Goal of the exercise - A complete transcription of the material, exact in every line, is what is wanted.

----

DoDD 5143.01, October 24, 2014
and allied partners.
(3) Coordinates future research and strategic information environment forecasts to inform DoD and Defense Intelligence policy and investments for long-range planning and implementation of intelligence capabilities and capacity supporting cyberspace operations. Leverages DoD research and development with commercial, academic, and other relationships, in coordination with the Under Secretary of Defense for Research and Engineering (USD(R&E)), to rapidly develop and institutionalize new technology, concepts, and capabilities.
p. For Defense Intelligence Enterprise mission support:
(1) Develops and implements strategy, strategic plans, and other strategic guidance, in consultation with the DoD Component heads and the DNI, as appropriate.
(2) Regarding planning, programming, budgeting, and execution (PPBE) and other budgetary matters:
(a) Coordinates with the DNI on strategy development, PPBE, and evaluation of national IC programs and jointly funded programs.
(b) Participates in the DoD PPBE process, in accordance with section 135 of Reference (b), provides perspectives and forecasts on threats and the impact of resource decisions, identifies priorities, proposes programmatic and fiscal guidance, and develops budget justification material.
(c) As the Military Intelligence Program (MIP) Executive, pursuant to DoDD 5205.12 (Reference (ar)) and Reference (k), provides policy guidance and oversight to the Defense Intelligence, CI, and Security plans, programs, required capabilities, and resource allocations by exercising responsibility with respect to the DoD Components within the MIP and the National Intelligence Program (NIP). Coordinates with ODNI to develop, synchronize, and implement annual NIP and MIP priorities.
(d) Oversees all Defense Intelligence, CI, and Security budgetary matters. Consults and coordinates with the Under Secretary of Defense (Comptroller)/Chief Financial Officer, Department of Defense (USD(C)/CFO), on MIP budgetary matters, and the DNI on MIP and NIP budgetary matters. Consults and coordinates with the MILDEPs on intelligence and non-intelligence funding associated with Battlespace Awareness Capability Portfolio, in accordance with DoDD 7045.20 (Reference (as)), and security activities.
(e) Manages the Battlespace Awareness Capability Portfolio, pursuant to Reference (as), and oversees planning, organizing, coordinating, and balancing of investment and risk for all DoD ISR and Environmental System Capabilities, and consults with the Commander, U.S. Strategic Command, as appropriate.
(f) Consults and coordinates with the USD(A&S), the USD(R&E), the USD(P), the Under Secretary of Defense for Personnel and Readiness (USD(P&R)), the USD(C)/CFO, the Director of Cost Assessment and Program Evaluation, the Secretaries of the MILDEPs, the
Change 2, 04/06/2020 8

----

Reply to the task -
DoDD 5143.01, October 24, 2014
and allied partners.
(3) Coordinates future research and strategic information environment forecasts to inform DoD and Defense Intelligence policy and investments for long-range planning and implementation of intelligence capabilities and capacity supporting cyberspace operations. Leverages DoD research and development with commercial, academic, and other relationships, in coordination with the Under Secretary of Defense for Research and Engineering (USD(R&E)), to rapidly develop and institutionalize new technology, concepts, and capabilities.
p. For Defense Intelligence Enterprise mission support:
(1) Develops and implements strategy, strategic plans, and other strategic guidance, in consultation with the DoD Component heads and the DNI, as appropriate.
(2) Regarding planning, programming, budgeting, and execution (PPBE) and other budgetary matters:
(a) Coordinates with the DNI on strategy development, PPBE, and evaluation of national IC programs and jointly funded programs.
(b) Participates in the DoD PPBE process, in accordance with section 135 of Reference (b), provides perspectives and forecasts on threats and the impact of resource decisions, identifies priorities, proposes programmatic and fiscal guidance, and develops budget justification material.
(c) As the Military Intelligence Program (MIP) Executive, pursuant to DoDD 5205.12 (Reference (ar)) and Reference (k), provides policy guidance and oversight to the Defense Intelligence, CI, and Security plans, programs, required capabilities, and resource allocations by exercising responsibility with respect to the DoD Components within the MIP and the National Intelligence Program (NIP). Coordinates with ODNI to develop, synchronize, and implement annual NIP and MIP priorities.
(d) Oversees all Defense Intelligence, CI, and Security budgetary matters. Consults and coordinates with the Under Secretary of Defense (Comptroller)/Chief Financial Officer, Department of Defense (USD(C)/CFO), on MIP budgetary matters, and the DNI on MIP and NIP budgetary matters. Consults and coordinates with the MILDEPs on intelligence and non-intelligence funding associated with Battlespace Awareness Capability Portfolio, in accordance with DoDD 7045.20 (Reference (as)), and security activities.
(e) Manages the Battlespace Awareness Capability Portfolio, pursuant to Reference (as), and oversees planning, organizing, coordinating, and balancing of investment and risk for all DoD ISR and Environmental System Capabilities, and consults with the Commander, U.S. Strategic Command, as appropriate.
(f) Consults and coordinates with the USD(A&S), the USD(R&E), the USD(P), the Under Secretary of Defense for Personnel and Readiness (USD(P&R)), the USD(C)/CFO, the Director of Cost Assessment and Program Evaluation, the Secretaries of the MILDEPs, the
Change 2, 04/06/2020 8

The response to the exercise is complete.